One of the things I love about travel is discovering places that you hadn’t heard of prior to arriving in the country, places that should be near the top of any ‘must-see’ list, but for some reason remain under the radar. Kong Lor Cave is such a place. A seven kilometre cave with a river running through it that you can traverse in a boat. As soon as I read about it I knew I had to go. I began asking others if they were considering heading there. Like me, most people hadn’t even heard of it. This both excited me (oooohhh, off the beaten track) and frightened me (arg……off the beaten track). But after finding that there was a direct bus to the village of Kong Lor from Vientiane it was a no brainer, I was definitely going.

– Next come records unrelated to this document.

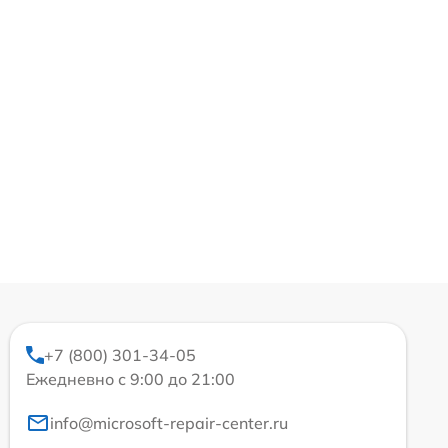
+7 (800) 301-34-05
Ежедневно с 9:00 до 21:00
info@microsoft-repair-center.ru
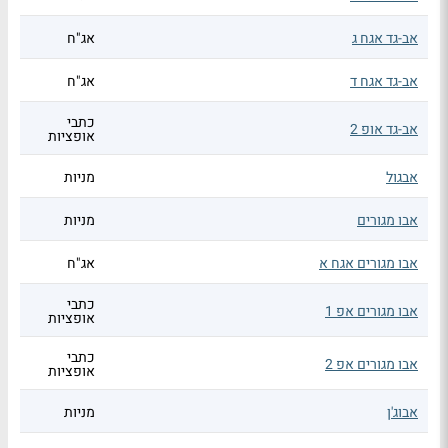
אב-גד אגח ג
אג"ח
אב-גד אגח ד
אג"ח
כתבי
אב-גד אופ 2
אופציות
אבגול
מניות
אבו מגורים
מניות
אבו מגורים אגח א
אג"ח
כתבי
אבו מגורים אפ 1
אופציות
כתבי
אבו מגורים אפ 2
אופציות
אבוג'ן
מניות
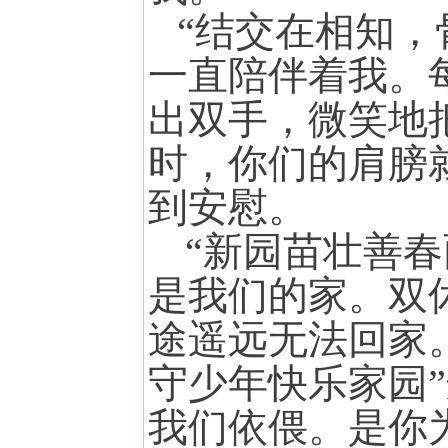
“结交在相知，
一直陪伴着我。
出双手，微笑地
时，你们的肩膀
到安慰。
“新园苗壮善
是我们的家。双
途遥远无法回家
守少年快乐家园
我们依偎。是你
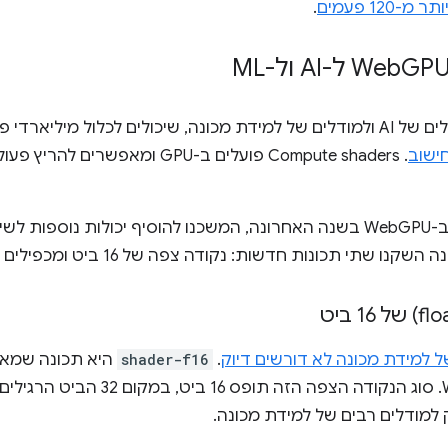
ותר מ-120 פעמים
.
GP ל-AI ול-ML
WebGPU מתאים מאוד למודלים של AI ולמודלים של למידת מכונה, שיכולים לכלו
. Compute shaders פועלים ב-GPU ומא
בין השיפורים הרבים שערכנו ב-WebGPU בשנה האחרונה, המשכנו להוסיף יכולות
ל למידת מכונה לא דורשים דיוק
.
shader-f16
למודלים רבים של למידת מכונה.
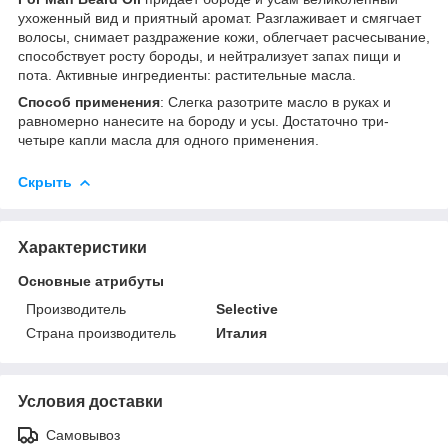
ухоженный вид и приятный аромат. Разглаживает и смягчает
волосы, снимает раздражение кожи, облегчает расчесывание,
способствует росту бороды, и нейтрализует запах пищи и
пота. Активные ингредиенты: растительные масла.
Способ применения
: Слегка разотрите масло в руках и
равномерно нанесите на бороду и усы. Достаточно три-
четыре капли масла для одного применения.
Скрыть
Характеристики
Основные атрибуты
Производитель
Selective
Страна производитель
Италия
Условия доставки
Самовывоз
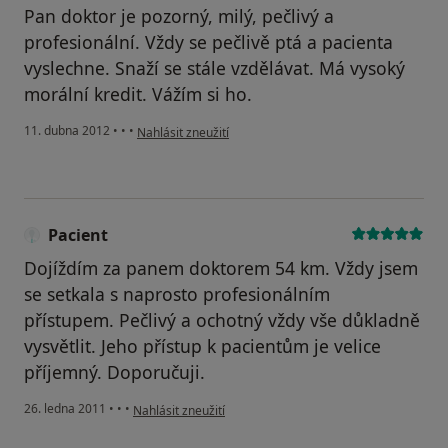
Pan doktor je pozorný, milý, pečlivý a
profesionální. Vždy se pečlivě ptá a pacienta
vyslechne. Snaží se stále vzdělávat. Má vysoký
morální kredit. Vážím si ho.
podle názoru uživatele Váš účet byl odstraněn
11. dubna 2012
•
•
•
Nahlásit zneužití
Pacient
Dojíždím za panem doktorem 54 km. Vždy jsem
se setkala s naprosto profesionálním
přístupem. Pečlivý a ochotný vždy vše důkladně
vysvětlit. Jeho přístup k pacientům je velice
příjemný. Doporučuji.
podle názoru uživatele Pacient
26. ledna 2011
•
•
•
Nahlásit zneužití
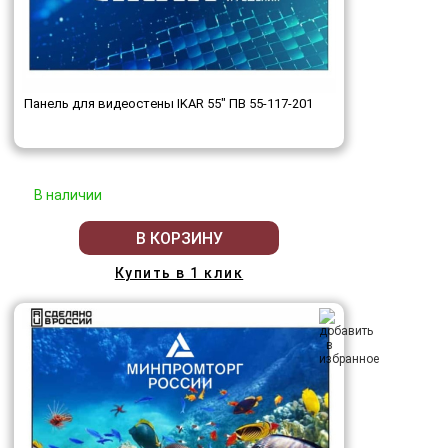
Панель для видеостены IKAR 55" ПВ 55-117-201
В наличии
В КОРЗИНУ
Купить в 1 клик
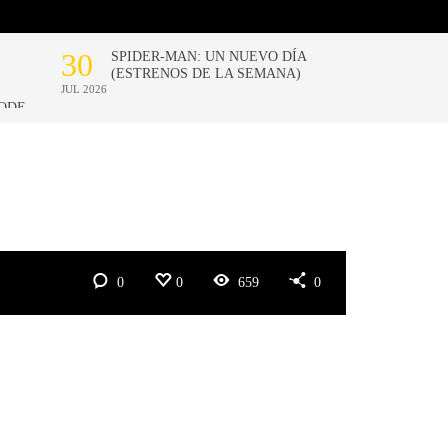
0
0
659
0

Finding no-one else to join me I headed to the southern bus station in Vientiane and bought my bus ticket directly. I was there pretty early and thought I was going to be the only falang (foreigner) on the bus, but just before leaving two couples showed up, and honestly I felt more at ease knowing I wasn’t going to be totally alone. I was sitting with a local university student for much of the seven hour bus journey, who was heading home after his final exams. He insisted on sharing his food with me (he wouldn’t let me protest), and, pointing to my stomach, said he could tell I liked beer. He didn’t mean it as an insult, but now I really need to go on a diet! The further south-east we went, the more the scenery changed, from flat farmland, to giant mountains of limestone rising from the ground. Bit by bit the bus emptied, until only us falang were left, and we arrived in the tiny, one road village of Kong Lor.
The guesthouse we all booked into was run by a family with a number of young children, who immediately asked for games to play, and ended up with one of my companion’s tablets to play Angry Birds. Not for the first time either, she was good at it! They also had a tiny pet monkey, a baby macaque, so small it was still being bottle fed. We all hoped that it was a rescue monkey, and not stolen from its mother. It was the cutest little thing, and in the morning at breakfast came bounding up to hug my leg.
The five of us from the bus headed to the cave after breakfast, about a one kilometre walk away. As the boats seat three (plus driver) we split the cost evenly between us for two boats. Much cheaper for me than paying for a whole boat myself, which is what I had been expecting. We were all given life jackets (a surprising safety measure that is often missing in South East Asia) and followed our boat drivers to the entrance of the cave.
What followed was like a journey to Middle Earth. As we moved further into the cave and away from the entrance it got darker and darker, until it was pitch black except for our head lamp torches. The boat driver navigated by torch light also and there were some hairy moments when we seemed to brush perilously close to rocks jutting out of the water. There were also a few occasions where the river was so low that the boat brushed the bottom, and the driver had to get out and push.
Where the water was deep it was completely still, and the reflections on the water of the cavern above made it seem like the cavern also went down, down forever, doubling the size of the cave. Bats clung to the cavernous roof above us and we could still hear them above the roar of the boat engine. About ten minutes in the boat stopped at a small sandy area, and we got out and walked up and along a well lit area of stalactites and stalagmites. Stunning formations all around us, and while others were comparing the area to the Hobbit, and expecting to see Gollum with his precious, I suddenly had a very clear thought of the movie The Descent. Gah! I swear that film has ruined caves for me forever.
Back in the boats and into the darkness I tried not to think about scary creatures hiding just out of sight of my torch, and enjoyed the ride until we exited the cave at the other end. Not far further along the river was a small rest area with a few shacks selling cold drinks, and a gaggle of tiny cute ducklings waddling all over the place. After a rest and a drink it was back to the boats and back through the cave the way we’d come. In the other direction everything looked different and the next 40 minutes were as thrilling as when we’d first entered the cave.
Over too soon, a couple of us had a quick dip in the cool refreshing water just outside the cave entrance, before heading back to Kong Lor village. The village itself is charming, with small farms growing tobacco beneath the large limestone mountains, and cows, water buffalo and chickens roaming about. While trying to think of a witty joke as I watched some chickens cross the road in front of me, I almost missed the long, thin green snake that was slithering right in front of my feet. Eek!